Your average Spaniard wakes up somewhere averagely foreign, somewhat later than usual. She (or he) is confronted by a buffet breakfast. He (this is definitely a he) will pile his plate with three types of eggs, several sausages, some strips of bacon and seventeen croissants. She will painstakingly go trhough every pastry/bread/cereal/fruit/juice tray, and try every single one.
They will emerge with somewhat dazed expressions and begin to tour, as tourists will. Now it so happens that everywhere else lunch is at 1230 or 1. But in Spain it is 230 or 3. And since they´re so full anyway, these two will say, oh, never mind that now. But of course by mid-afternoon they´re very hungry. And of course by then no restaurants are open.

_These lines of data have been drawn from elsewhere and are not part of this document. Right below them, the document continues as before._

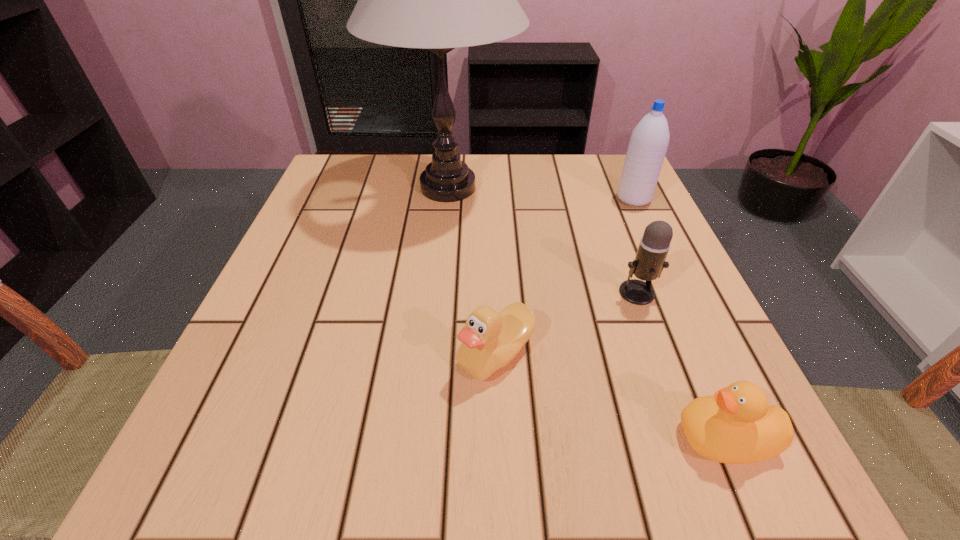
I want to click on blank region between the tallest object and the nearest object, so click(x=587, y=313).

Image resolution: width=960 pixels, height=540 pixels. Find the location of `vacant point located between the water bottle and the microphone`. vacant point located between the water bottle and the microphone is located at coordinates (636, 246).

Find the location of a particular element. vacant area that lies between the lamp and the nearer duck is located at coordinates (587, 313).

Find the location of a particular element. This screenshot has width=960, height=540. the closest object relative to the nearest object is located at coordinates (490, 340).

Select which object is the second closest to the third farthest object. Please provide its 2D coordinates. Your answer should be formatted as a tuple, i.e. [(x, y)], where the tuple contains the x and y coordinates of a point satisfying the conditions above.

[(736, 425)]

You are a GUI agent. You are given a task and a screenshot of the screen. Output one action in this format:
    pyautogui.click(x=<x>, y=<y>)
    Task: Click on the free space that satisfies the following two spatial constraints: 1. on the front side of the water bottle; 2. at the beak of the left duck
    The width and height of the screenshot is (960, 540).
    Given the screenshot: What is the action you would take?
    pyautogui.click(x=706, y=354)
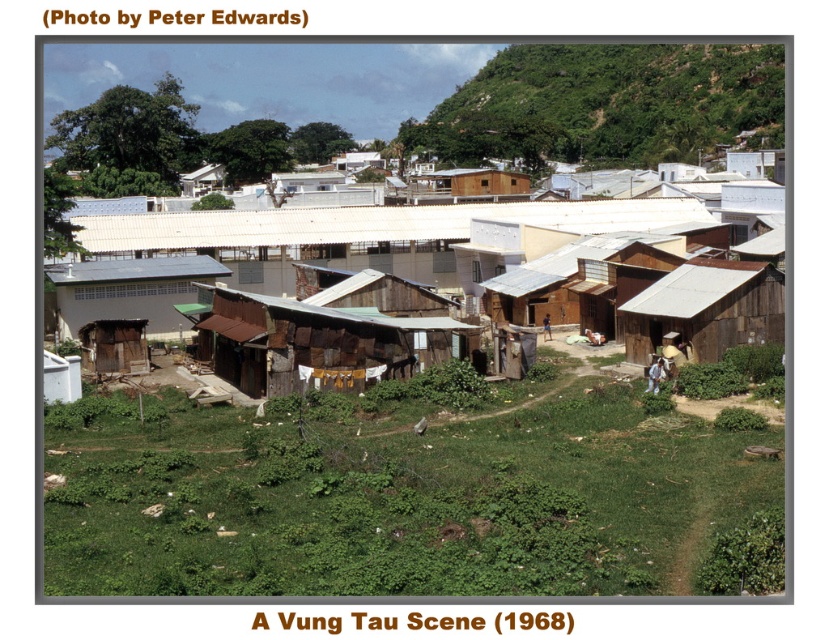
Question: Which object is closer to the camera taking this photo?

Choices:
 (A) green leafy hillside at upper right
 (B) rusty corrugated metal hut at center
 (C) rusty corrugated metal shacks at center

Answer: (B)

Question: Based on their relative distances, which object is nearer to the brown corrugated metal hut at lower left?

Choices:
 (A) rusty corrugated metal shacks at center
 (B) weathered wood hut at center-right
 (C) rusty corrugated metal hut at center

Answer: (A)

Question: Which point is farther to the camera?

Choices:
 (A) (182, 269)
 (B) (646, 300)
 (C) (480, 209)
 (D) (393, 317)

Answer: (C)

Question: Is rusty corrugated metal hut at center further to the viewer compared to weathered wood hut at center-right?

Choices:
 (A) yes
 (B) no

Answer: (B)

Question: Does green leafy hillside at upper right have a lesser width compared to rusty corrugated metal shacks at center?

Choices:
 (A) yes
 (B) no

Answer: (B)

Question: Does rusty corrugated metal hut at center appear on the right side of brown corrugated metal hut at lower left?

And so your sufferers of SAS will most likely end up at around 5 in some café, wolfing down pancakes or pastries or whatever they can find. And when the foreign dinner time rolls around, it´s the same old story. By the time they want food at 10, what´s open? These SAS idiots have several beers, go to bed hungry and tipsy, and you better beleive that they won´t be skipping breakfast.
I hope that this year we´ll adapt to local custom. For one thing, we´ll make our own breakfast in the cottage, and for another, I´ve been learning a lot about Estonian food in Pille´s blog, so I have a list of stuff I want to try.
I might post from there, but probably I´ll be too busy with the dolce far niente thing, so if I don´t see you til August 20, have a great time.